No flaws, except - no matter the odds - it's a gamble. I don't gamble with retirement savings.
 
IGBT said:
If a bond fund can return 5.6% one year it can lose 5.6% the next year when interest rates rise. 

A CD might return 2% one year and the next year it returns...2%.

I did get some of the 5 year pen fed 3% CDs  awhile back.

And stock funds can lose 20% or 30% in a year - you know that as well as I. Look at 2008. it's the long term average that counts. And during the last recession, bonds are the reason my portfolio didn't dip anywhere near as badly as others did.  Cash can't do that.

The Feds going to introduce rate increases slowly. Value will drop, yields will rise. Any lapse in value on bonds will disappear in 5 - 7 years time ( assuming intermediate term bonds) while garnering higher yields. Bonds always lag behind the curve but catch up.  Just stay away from treasuries and look into high grade corporate bonds. Once yields peak move to long term bonds and reap the higher yields for a longer term.  Then when rates cyclically drop again, you'll have higher yields locked in combined with increasing value. It's always about looking down the road to what will be, not at what is.

And bonds provide income, year after year after year, at an average higher return than CDs - without early withdrawel penalties.
 
Okay, I find this interesting. You vandwellers have said many times that it is cheaper to to "stealth" than to live in an RV park. I live 24/7 in an RV park. Last year I made $22K. Had to buy hubby's heart meds out of that too. Paid cash for all med's and doctors. Yet you are now saying it takes more than I made last year. I also was paying for two tracfones as well. Oh and I have 10% taken out of each of my paychecks to buy company stock (had to cash it out to pay for hubby's cremation so the remainder got put into a schwab account).
 
compassrose said:
Okay, I find this interesting.

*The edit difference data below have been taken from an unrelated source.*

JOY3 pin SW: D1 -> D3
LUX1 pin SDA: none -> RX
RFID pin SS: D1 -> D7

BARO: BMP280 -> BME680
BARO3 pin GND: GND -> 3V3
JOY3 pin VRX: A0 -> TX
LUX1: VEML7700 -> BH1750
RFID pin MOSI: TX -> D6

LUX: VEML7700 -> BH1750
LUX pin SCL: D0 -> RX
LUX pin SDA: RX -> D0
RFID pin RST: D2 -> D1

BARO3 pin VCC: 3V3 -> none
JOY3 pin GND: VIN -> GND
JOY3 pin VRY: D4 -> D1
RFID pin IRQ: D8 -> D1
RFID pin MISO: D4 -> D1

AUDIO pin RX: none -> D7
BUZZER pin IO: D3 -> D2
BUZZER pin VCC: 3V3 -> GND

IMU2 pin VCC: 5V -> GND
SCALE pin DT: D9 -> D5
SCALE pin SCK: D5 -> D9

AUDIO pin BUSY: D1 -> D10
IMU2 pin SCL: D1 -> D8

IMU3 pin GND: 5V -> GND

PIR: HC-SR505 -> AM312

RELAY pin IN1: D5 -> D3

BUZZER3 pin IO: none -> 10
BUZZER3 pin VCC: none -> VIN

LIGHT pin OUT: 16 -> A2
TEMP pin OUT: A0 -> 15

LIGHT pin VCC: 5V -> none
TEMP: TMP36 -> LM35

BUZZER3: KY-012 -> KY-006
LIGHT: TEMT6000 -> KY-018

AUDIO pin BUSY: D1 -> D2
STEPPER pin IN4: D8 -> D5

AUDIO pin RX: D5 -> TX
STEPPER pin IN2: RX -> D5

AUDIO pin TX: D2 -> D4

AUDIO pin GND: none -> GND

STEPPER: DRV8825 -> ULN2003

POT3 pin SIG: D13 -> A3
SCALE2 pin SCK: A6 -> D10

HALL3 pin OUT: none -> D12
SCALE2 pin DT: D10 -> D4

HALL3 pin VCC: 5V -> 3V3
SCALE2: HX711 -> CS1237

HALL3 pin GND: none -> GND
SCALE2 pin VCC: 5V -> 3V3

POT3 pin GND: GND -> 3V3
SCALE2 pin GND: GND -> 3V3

You vandwellers have said many times that it is cheaper to to "stealth" than to live in an RV park. I live 24/7 in an RV park. Last year I made $22K. Had to buy hubby's heart meds out of that too. Paid cash for all med's and doctors. Yet you are now saying it takes more than I made last year. I also was paying for two tracfones as well. Oh and I have 10% taken out of each of my paychecks to buy company stock (had to cash it out to pay for hubby's cremation so the remainder got put into a schwab account).

Sorry for your loss.


Well, if you look at my proposed budget, it includes several items that could be considered frivolous.

$400 a month in fuel...could be cut to $50 a month if you stay in one place or just move a few miles every week.

$500 hobbies/entertainment...could be cut to $0

$400 food, $200 dining out...could be cut to $300 food, $0 dining out

$150 healthcare insurance...could be cut to $0 if below $21,000 MAGI for a couple (Medicaid)

$300 hotel/campground...could be cut to $100 a month if extensive boondocking (although the 300 figure presumes some boondocking)


There.  Instead of needing $2250 a month, now need $750 a month, or $9,000 a year, plus the $3000 annual expenses for a budget of $12,000 a year.
 
compassrose said:
Okay, I find this interesting. You vandwellers have said many times that it is cheaper to to "stealth" than to live in an RV park. I live 24/7 in an RV park. Last year I made $22K. Had to buy hubby's heart meds out of that too. Paid cash for all med's and doctors. Yet you are now saying it takes more than I made last year. I also was paying for two tracfones as well. Oh and I have 10% taken out of each of my paychecks to buy company stock (had to cash it out to pay for hubby's cremation so the remainder got put into a schwab account).
I too am sorry for your loss.

It sounds like you could teach some of us a few things about budgeting.  One item that is flexible is hobbies.  You can ride a motorboat, or you can go for a walk, they're both hobbies.  One needs to choose hobbies that are compatible with one's budget.